§ Task requirements:
Give the entries from the line containing "pose: elev=291.9 azim=350.5" through the line containing "Dot at: (309, 280)", inclusive, as a numbered list with blank lines left out.

§ Provided records:
-- start --

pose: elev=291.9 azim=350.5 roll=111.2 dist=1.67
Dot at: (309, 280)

-- end --
-- start --

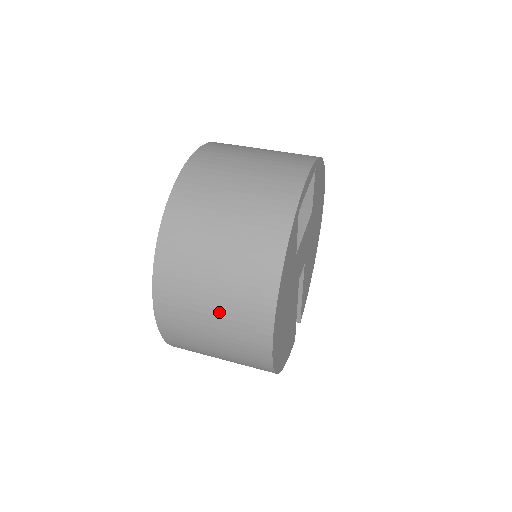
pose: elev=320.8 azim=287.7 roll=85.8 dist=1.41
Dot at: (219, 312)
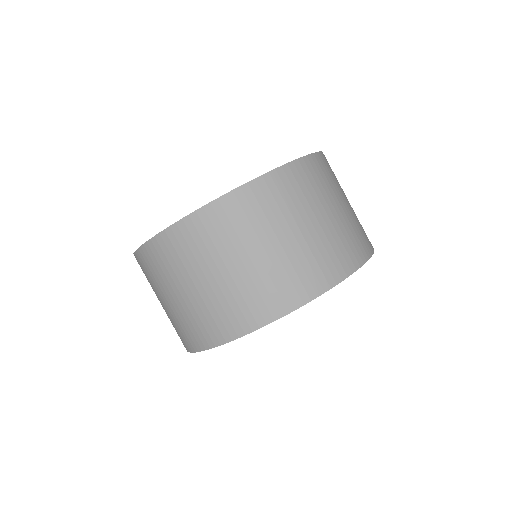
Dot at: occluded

-- end --

§ Written response:
1. pose: elev=291.9 azim=350.5 roll=111.2 dist=1.67
2. Dot at: (309, 280)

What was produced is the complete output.